Source ▸
------------------------------------------------------------------------

In the last few years, drones have become a household word — first as robotic weapons of war in the Middle East, then for domestic surveillance and even package delivery. But Rick thinks the biggest threat comes from you and me — ordinary folks who fly drones as a hobby or a pastime. Should drones be regulated, licensed, or outright banned? Dave and Rick don’t see eye to eye on the topic.
Once a month, eHow Tech editor Dave Johnson faces off against Rick Broida, who writes about technology for CNET, PC World, and Wired. Follow along as they tackle this question from opposing corners.
Dave: I know where you’re going with this topic, so forgive me for rolling my eyes at you before you even lay out your initial argument. I have two drones right now — the Parrot AR Drone 2.0 and the DJI Phantom FC40. They are easy to fly (unlike the twitchy radio-controlled planes and helicopters I grew up on), let you be an amateur aerial filmmaker, and are reasonably affordable. They are incredibly fun. They’re a toy that both kids and adults can share. And they are science fiction come to life. What’s not to like? Oh, wait, I can see you about to find some things to grouse about.
Rick: Well, obviously. Your powers of deduction are staggering. Can you also figure out which area of the sky the sun will appear in tomorrow morning? As it happens, I own the same two drones as you, along with the comparatively tiny Hubsan X4 H107. And I agree: they’re ridiculously fun. But a couple recent experiences got me thinking about the dangers of these things, like what happens if a helicopter blade slices someone’s neck. Or an out-of-control drone falls from the sky on someone’s head. Such accidents will happen, and as more people buy these “toys,” they’ll happen more often. Not to get all Chicken Little on you, but the sky will literally be falling.
Dave: For the love of… oh, Rick. Really? Radio-controlled airplane and helicopter enthusiasts have contended with spinning blades for about 75 years now. I am unaware of any truly serious R/C injuries in all those years. Your example of a blade slicing someone’s neck: How would that happen, exactly? It seems unlikely, to say the least, and odds are good that the motors would stall before inflicting any serious damage, even if you how managed to maneuver a drone into the danger zone. And a drone falling from the sky on someone’s head — again, is this really the best you have? In addition to the almost supernaturally high odds against such an accident ever happening, these toy drones are just too light to hurt anyone. The Parrot AR Drone, for example, weighs about 400 grams. You could drop that from orbit and it wouldn’t hurt anyone, especially since these vehicles simply don’t “fall out of the sky.” Even if the battery dies in flight, the rotors power down slowly as the battery charge drops, which means the drone lands more or less safely, even if you fly it recklessly until it runs out of power. You are literally making something out of nothing.

------------------------------------------------------------------------

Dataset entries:
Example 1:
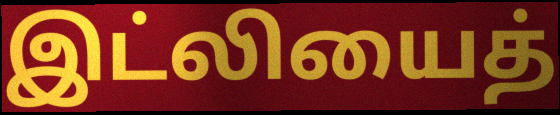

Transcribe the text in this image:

இட்லியைத்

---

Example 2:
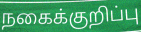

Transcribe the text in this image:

நகைக்குறிப்பு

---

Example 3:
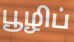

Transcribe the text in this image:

பூழிப்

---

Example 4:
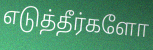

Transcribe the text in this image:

எடுத்தீர்களோ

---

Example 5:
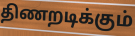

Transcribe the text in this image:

திணறடிக்கும்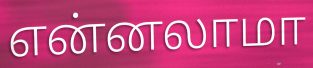
என்னலாமா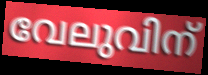
വേലുവിന്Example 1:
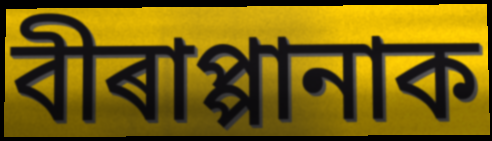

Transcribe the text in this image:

বীৰাপ্পানাক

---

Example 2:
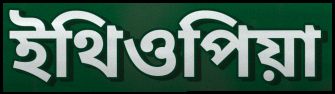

------------------------------------------------------------------------

Do the following statements agree with the drone debate above? 1. Dave owns the Parrot AR Drone 2.0 and the DJI Phantom FC40. 2. Rick owns fewer drones than Dave. 3. The Parrot AR Drone weighs about 800 grams. Answer yes or no for each, quoting the deciding words of the text.

Written answer ▸
1. Yes: "I have two drones right now — the Parrot AR Drone 2.0 and the DJI Phantom FC40."
2. No: "I own the same two drones as you, along with the comparatively tiny Hubsan X4 H107."
3. No: "The Parrot AR Drone, for example, weighs about 400 grams."